__Opdrachten__
1/ Geef uit het tekstfragment over kernwapens alles vanaf "De rechters van" tot en met "ze niet noemen." woordelijk opnieuw weer.
2/ Noem de twee plekken die de kernwapenstaten volgens het tekstfragment over kernwapens als voorbeeld gaven voor het gebruik van een klein kernwapen.

__Tekstfragment__

Vervolgens baarden dan die bergen van macht, de kernwapenstaten dus, een piepkleine muis. Want ze moesten natuurlijk wel met voorbeelden komen, waarin dat dan zogenaamd het geval zou kunnen zijn; dat kernwapens zouden kunnen worden ingezet zonder dat de burgerbevolking daarvan onvermijdelijk op grote schaal het slachtoffer zou kunnen worden. Met z'n allen - alle kernwapenstaten samen dus - wisten ze toen met geen andere voorbeelden te komen dan een eventueel gebruik van een klein kernwapen - let wel: een KLEIN kernwapen - in afgelegen woestijnen of op de hoge zee. Tegen een zich aldaar bevindend militair doel. Dus op een extreem afgelegen plek, en dan nog alleen een klein kernwapen. Van een groter kernwapen was duidelijk dat dit teveel straling zou verspreiden over de wereld en dus over de burgerbevolking, maar een kleintje, nou ja, dat zou dan - qua straling - nog net kunnen, zo beweerden de kernwapenstaten voor het Internationaal Gerechtshof.
De rechters van het Internationaal Gerechtshof waren daar niet kapot van, en vroegen de kernwapenstaten beleefd maar koeltjes of ze wellicht nog andere voorbeelden konden noemen. Maar daarop bleven de in het algemeen grote bekken van de kernwapenstaten angstvallig gesloten. Andere voorbeelden konden ze niet noemen.
Nou zijn er de afgelopen 50 jaar duizenden mogelijke doelen aangewezen geweest voor kernwapens in de kernwapen-strategieen van de kernwapenstaten - en zijn er nog steeds duizenden doelen aangewezen. Maar nou net niet ver van de bewoonde wereld in afgelegen woestijnen en ver weg op oceanen. Zodat hiermee van echt zinnige voorbeelden van een mogelijk kernwapengebruik, waarbij onderscheid kan worden gemaakt tussen burgers en militairen geen sprake was.
Het Internationaal Gerechtshof kon daarop vervolgens niet anders dan, op grond van de verschrikkelijke gevolgen die het gebruik van kernwapens heeft, vaststellen dat in het algemeen kernwapens niet-onderscheidende wapens zijn. En dus als verboden wapens hebben te gelden. Dat wil zeggen: in alle gevallen waarin het niet gaat om de enige twee uitzonderingsmogelijkheden, die de kernwapenstaten wisten te noemen, het gebruik op de hoge zee en diep weg in de woestijn. Van een klein kernwapen. Het Hof zei van deze twee door de kernwapenstaten met moeite bedachte uitzonderingsmogelijkheden niet dat daar het gebruik van kernwapens wel zou mogen, maar dat het Hof niet in staat was daar een definitieve uitspraak over te doen.

[Items uit de dataset]
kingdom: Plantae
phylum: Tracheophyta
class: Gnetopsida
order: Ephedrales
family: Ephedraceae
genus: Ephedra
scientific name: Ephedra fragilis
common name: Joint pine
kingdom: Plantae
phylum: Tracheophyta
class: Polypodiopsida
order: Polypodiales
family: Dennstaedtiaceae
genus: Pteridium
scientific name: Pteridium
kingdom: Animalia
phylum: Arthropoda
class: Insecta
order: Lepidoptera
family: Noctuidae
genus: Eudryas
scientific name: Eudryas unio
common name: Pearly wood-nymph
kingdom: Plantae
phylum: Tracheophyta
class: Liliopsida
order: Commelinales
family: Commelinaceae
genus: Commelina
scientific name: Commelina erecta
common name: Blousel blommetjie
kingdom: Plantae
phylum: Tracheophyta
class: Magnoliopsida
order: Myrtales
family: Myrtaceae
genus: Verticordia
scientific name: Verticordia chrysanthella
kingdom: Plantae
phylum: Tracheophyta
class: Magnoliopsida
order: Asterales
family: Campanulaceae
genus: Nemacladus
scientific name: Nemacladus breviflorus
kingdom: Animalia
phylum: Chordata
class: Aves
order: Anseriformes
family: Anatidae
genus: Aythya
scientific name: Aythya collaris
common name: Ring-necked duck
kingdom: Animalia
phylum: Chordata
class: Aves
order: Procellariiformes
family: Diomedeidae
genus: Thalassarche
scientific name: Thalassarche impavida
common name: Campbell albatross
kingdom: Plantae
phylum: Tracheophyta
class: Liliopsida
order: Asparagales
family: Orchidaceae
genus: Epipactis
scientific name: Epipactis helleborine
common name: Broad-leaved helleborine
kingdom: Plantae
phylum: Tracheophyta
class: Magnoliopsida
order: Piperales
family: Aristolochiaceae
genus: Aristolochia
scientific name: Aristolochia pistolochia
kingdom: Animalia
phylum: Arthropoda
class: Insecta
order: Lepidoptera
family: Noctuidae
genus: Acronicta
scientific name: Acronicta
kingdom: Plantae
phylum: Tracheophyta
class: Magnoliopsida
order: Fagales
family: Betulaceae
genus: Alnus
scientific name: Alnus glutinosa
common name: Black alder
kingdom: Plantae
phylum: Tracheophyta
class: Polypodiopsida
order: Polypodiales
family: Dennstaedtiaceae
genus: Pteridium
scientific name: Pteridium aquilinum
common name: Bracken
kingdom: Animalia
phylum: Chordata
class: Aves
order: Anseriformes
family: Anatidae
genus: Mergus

__De antwoorden__
1/
De rechters van het Internationaal Gerechtshof waren daar niet kapot van, en vroegen de kernwapenstaten beleefd maar koeltjes of ze wellicht nog andere voorbeelden konden noemen. Maar daarop bleven de in het algemeen grote bekken van de kernwapenstaten angstvallig gesloten. Andere voorbeelden konden ze niet noemen.

2/ Afgelegen woestijnen en de hoge zee.